約束の時間を少し過ぎていた。彼は来ないのだろうか。
「遅れてごめん。」
ドアのベルが鳴り、傘をたたみながら彼――直人(なおと)が現れた。少し濡れた髪に、彼のいつもの無邪気な笑顔が浮かぶ。
「全然、平気だよ。」遥は微笑みながら彼の向かいに座る姿を見守った。
「雨の日にこんな所で待たせるなんて悪かったな。」直人は少し恥ずかしそうに頭をかいた。

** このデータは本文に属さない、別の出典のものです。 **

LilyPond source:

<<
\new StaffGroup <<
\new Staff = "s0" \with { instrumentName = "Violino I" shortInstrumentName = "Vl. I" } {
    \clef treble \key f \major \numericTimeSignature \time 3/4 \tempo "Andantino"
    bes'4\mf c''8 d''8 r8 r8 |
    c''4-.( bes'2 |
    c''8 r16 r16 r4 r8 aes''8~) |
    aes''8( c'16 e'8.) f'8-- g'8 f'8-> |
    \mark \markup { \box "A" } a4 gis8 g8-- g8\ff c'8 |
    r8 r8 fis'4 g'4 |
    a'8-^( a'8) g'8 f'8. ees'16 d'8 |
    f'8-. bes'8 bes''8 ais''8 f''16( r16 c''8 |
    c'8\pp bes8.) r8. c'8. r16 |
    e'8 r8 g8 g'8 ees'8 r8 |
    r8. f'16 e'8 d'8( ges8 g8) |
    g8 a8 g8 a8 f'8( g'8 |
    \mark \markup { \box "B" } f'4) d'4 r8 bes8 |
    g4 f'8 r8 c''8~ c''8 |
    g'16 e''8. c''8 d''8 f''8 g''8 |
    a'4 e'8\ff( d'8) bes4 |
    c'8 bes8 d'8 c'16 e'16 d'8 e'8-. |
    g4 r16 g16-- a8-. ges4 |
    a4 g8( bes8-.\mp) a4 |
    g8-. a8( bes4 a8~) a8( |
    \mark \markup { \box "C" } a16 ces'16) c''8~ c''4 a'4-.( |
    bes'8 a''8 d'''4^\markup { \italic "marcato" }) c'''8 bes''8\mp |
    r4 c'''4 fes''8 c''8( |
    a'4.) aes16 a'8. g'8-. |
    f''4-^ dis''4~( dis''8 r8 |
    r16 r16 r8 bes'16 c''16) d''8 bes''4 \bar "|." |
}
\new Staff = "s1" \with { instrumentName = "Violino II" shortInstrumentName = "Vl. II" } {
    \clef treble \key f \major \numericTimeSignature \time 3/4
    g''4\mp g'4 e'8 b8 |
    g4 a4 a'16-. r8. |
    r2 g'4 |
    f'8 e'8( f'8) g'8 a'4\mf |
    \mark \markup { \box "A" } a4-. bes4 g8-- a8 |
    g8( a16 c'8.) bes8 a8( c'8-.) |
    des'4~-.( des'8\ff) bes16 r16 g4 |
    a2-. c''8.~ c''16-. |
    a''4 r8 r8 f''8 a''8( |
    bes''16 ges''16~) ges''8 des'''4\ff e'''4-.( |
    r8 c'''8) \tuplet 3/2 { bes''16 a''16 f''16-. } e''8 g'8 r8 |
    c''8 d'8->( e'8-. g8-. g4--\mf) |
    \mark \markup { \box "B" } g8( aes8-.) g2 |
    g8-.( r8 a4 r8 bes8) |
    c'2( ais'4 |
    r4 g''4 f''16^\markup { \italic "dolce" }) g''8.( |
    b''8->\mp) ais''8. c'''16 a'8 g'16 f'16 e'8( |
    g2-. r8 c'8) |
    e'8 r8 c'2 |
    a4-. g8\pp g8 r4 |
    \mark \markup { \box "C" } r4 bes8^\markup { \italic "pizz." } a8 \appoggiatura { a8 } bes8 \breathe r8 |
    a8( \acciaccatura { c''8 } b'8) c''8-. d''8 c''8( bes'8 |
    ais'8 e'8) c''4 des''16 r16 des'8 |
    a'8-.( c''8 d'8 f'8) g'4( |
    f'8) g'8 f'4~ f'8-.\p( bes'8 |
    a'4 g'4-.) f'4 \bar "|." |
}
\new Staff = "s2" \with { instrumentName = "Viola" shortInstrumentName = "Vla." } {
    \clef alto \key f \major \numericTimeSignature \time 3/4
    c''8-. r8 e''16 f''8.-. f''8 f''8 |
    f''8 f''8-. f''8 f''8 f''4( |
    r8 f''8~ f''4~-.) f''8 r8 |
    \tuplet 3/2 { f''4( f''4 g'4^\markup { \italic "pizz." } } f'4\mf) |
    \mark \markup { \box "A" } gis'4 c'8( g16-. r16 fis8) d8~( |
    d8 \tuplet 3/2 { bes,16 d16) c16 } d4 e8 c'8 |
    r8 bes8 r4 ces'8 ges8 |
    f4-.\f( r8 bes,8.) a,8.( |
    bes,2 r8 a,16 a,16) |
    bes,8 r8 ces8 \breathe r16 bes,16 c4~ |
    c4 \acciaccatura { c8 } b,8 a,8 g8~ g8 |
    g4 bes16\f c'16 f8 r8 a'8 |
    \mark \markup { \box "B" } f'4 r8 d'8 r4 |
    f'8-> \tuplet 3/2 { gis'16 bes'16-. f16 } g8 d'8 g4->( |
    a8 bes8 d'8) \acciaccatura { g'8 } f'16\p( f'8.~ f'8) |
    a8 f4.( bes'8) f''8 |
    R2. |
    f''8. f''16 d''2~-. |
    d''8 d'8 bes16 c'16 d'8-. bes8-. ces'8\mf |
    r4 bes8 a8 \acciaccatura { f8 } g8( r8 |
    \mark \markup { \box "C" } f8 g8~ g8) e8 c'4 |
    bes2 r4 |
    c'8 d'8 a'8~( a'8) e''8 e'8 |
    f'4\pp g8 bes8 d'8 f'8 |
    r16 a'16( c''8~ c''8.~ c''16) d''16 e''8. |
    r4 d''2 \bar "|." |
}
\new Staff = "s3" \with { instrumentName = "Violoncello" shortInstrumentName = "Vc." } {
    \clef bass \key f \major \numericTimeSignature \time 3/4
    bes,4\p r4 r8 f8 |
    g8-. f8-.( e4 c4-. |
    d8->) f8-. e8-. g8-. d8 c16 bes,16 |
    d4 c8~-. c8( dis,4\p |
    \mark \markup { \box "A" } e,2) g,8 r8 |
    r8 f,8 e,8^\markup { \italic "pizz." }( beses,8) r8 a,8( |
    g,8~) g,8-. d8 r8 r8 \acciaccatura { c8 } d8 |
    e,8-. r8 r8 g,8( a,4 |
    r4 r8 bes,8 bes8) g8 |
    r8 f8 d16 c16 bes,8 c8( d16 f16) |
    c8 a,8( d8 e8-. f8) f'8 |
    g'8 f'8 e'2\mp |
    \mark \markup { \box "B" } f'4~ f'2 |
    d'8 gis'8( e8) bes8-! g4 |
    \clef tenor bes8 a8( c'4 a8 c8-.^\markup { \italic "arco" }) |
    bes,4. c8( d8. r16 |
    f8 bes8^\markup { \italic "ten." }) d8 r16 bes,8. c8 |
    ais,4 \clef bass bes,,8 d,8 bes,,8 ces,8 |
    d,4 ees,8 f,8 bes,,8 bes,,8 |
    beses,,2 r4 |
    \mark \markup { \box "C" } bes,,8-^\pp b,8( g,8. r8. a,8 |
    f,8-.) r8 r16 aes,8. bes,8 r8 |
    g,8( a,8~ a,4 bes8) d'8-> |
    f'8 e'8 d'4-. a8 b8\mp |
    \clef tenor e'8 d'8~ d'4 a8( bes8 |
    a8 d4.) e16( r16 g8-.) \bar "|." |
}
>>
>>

「それも悪くないよ。雨の日って、なんか特別じゃない?」遥は窓の外を見つめた。濡れた道路に映る街灯の光が、静かに揺れている。
「特別?」
「うん。空気が変わる気がする。普段見逃していることが、全部鮮明に見えるみたいな。」
直人はふと真面目な表情になり、彼女の言葉を嚙みしめるようにうなずいた。「確かに、そうかもな。こういう日は、いつもより感情が近い気がする。」
二人はしばらく言葉を交わさず、ただ雨音に耳を傾けた。
やがて直人が口を開く。「あのさ……今日伝えたいことがあったんだ。」
遥の胸が少し高鳴る。「何?」
「俺、来月から転勤なんだ。」
その言葉は、雨音と共に遥の心に深く沈んだ。
「そう……なんだね。」
「でも、これで終わりにしたくない。遥と、これからも一緒にいたいんだ。」
遥は驚いた表情を見せた後、静かに笑った。「雨の日の約束、覚えてる?」
直人は少し考えるようにして頷いた。「忘れるわけないだろ。いつか一緒に旅をしようって、あの時もこんな雨の日だったな。」
「じゃあ、その約束、これからも守ってくれる?」
「もちろんだよ。」
雨は少しずつ弱まり、二人の間に新しい未来が静かに流れ始めた。